● Data to process
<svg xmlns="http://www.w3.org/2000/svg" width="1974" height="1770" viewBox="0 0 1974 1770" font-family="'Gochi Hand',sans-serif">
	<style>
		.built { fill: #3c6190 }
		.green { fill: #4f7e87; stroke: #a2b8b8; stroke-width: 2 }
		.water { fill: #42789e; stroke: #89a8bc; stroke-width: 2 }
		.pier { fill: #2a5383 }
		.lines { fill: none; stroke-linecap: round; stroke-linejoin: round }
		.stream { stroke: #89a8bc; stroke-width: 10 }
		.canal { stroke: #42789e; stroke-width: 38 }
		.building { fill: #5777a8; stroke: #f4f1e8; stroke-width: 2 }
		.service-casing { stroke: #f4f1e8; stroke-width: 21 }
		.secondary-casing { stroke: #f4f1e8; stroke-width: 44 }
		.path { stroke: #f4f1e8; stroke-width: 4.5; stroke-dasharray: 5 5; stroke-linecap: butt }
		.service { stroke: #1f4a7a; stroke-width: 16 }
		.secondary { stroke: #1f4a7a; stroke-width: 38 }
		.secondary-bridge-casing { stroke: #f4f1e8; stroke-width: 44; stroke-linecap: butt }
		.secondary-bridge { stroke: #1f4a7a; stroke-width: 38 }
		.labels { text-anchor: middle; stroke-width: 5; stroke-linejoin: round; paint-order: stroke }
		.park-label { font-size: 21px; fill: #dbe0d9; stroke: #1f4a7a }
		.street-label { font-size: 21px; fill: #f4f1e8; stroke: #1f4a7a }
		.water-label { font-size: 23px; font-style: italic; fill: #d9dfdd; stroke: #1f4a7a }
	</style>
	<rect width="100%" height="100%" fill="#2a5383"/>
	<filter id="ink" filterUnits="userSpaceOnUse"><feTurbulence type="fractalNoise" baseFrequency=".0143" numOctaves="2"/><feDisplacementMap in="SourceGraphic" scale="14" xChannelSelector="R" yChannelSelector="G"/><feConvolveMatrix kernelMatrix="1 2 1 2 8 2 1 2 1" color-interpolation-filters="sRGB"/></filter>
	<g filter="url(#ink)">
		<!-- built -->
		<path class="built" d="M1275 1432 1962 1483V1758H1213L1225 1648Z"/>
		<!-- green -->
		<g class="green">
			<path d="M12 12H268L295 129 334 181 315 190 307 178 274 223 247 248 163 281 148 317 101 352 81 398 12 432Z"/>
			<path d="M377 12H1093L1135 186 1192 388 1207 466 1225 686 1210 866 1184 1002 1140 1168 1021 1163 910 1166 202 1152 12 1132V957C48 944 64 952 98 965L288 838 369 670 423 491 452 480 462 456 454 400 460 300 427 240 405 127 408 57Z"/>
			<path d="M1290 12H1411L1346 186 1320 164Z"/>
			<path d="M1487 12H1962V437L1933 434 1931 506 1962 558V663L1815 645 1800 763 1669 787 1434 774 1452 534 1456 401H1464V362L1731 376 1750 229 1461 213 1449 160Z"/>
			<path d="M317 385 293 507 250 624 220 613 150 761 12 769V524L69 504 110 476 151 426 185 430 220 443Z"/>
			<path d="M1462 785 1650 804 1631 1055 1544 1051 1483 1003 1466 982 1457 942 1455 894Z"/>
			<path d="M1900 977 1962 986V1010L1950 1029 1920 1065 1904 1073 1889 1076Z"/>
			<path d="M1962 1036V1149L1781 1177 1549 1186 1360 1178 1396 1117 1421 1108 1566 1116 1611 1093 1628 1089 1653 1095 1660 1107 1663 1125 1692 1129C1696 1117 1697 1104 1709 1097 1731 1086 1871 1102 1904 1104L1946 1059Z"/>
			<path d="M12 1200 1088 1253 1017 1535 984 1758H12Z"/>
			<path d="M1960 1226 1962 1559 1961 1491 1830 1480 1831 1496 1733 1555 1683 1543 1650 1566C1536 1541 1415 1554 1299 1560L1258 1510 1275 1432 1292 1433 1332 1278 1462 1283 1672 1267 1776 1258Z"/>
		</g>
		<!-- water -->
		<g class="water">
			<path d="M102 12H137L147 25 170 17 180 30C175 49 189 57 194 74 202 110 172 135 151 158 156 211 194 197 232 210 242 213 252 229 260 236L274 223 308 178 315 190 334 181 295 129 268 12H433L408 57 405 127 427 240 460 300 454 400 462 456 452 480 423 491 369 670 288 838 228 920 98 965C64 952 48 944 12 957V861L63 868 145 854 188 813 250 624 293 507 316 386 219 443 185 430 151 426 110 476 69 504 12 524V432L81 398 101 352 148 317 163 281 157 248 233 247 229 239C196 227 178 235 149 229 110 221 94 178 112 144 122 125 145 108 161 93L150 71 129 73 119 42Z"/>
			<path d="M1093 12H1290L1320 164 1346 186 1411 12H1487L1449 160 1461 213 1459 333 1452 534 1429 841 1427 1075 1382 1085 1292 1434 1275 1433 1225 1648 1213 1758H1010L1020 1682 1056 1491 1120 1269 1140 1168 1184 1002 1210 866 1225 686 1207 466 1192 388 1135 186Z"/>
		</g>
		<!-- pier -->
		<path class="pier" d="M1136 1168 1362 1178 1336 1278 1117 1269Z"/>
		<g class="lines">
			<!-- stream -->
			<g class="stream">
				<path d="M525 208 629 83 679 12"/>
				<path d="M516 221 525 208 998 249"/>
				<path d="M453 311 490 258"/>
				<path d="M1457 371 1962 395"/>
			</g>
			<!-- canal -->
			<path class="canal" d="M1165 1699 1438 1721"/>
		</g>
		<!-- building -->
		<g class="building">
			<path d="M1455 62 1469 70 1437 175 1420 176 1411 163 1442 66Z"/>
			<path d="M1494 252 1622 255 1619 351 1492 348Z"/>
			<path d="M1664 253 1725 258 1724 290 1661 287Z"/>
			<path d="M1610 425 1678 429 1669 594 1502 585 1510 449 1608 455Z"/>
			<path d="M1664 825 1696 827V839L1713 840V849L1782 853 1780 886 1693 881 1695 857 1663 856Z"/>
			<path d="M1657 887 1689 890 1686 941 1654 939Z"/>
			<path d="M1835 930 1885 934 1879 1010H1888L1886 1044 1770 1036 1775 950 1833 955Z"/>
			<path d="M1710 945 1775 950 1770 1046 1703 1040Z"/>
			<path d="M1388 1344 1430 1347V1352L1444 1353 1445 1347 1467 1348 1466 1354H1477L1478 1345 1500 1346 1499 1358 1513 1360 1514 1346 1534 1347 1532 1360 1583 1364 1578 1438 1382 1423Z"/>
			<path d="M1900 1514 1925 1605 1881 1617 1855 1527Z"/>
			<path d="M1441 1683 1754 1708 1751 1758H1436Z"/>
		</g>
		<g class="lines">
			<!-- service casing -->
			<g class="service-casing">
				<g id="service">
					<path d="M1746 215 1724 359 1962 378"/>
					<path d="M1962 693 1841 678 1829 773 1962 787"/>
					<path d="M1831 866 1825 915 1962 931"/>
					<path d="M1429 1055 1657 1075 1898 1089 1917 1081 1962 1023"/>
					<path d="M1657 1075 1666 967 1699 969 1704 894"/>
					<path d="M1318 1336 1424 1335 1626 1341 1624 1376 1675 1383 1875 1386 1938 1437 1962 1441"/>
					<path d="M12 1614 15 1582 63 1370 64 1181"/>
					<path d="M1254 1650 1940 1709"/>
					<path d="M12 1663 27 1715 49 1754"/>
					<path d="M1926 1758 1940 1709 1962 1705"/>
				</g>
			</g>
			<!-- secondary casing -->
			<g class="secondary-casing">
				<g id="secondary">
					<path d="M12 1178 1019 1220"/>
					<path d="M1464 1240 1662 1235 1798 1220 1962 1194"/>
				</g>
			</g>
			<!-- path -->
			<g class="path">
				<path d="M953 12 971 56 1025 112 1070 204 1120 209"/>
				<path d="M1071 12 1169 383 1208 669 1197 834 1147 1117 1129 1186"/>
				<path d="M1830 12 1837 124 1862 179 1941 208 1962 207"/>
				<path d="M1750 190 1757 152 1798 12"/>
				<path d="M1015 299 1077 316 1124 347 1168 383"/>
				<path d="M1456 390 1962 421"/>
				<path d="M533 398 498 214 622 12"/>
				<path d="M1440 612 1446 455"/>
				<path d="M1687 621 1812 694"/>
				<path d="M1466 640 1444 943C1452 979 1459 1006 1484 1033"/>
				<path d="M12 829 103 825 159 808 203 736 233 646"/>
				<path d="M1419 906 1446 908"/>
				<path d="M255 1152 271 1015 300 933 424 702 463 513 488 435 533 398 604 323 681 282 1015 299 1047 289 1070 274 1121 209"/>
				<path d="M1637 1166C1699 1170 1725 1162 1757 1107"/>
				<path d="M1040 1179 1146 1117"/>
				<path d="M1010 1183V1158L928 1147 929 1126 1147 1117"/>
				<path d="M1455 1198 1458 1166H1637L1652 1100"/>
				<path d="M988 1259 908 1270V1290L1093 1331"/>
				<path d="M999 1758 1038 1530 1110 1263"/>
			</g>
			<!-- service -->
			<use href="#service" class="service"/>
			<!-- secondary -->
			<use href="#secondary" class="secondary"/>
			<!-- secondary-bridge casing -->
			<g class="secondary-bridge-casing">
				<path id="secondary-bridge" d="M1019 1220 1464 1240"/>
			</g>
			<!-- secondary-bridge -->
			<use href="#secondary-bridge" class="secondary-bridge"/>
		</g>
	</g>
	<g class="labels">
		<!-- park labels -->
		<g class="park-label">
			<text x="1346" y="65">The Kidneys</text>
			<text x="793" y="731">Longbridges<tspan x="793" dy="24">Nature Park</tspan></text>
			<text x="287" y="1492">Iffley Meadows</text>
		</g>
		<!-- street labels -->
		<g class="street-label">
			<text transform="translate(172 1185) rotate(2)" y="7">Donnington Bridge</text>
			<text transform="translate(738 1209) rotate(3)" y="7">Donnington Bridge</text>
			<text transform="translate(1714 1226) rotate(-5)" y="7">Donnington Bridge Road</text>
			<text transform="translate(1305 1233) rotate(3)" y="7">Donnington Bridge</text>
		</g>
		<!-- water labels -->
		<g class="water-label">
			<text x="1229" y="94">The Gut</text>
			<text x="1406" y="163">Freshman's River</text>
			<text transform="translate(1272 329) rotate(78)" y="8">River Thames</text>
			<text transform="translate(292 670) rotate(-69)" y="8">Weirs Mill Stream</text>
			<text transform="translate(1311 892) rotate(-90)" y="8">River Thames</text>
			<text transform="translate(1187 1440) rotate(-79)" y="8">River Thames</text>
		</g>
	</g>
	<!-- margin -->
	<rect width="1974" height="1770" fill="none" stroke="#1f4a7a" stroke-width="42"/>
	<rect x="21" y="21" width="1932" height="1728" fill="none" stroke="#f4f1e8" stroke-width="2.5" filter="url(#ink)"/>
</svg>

● Work to complete
Copy out the lines of the data where the word "linejoin" can be found.

● Task result
		.lines { fill: none; stroke-linecap: round; stroke-linejoin: round }
		.labels { text-anchor: middle; stroke-width: 5; stroke-linejoin: round; paint-order: stroke }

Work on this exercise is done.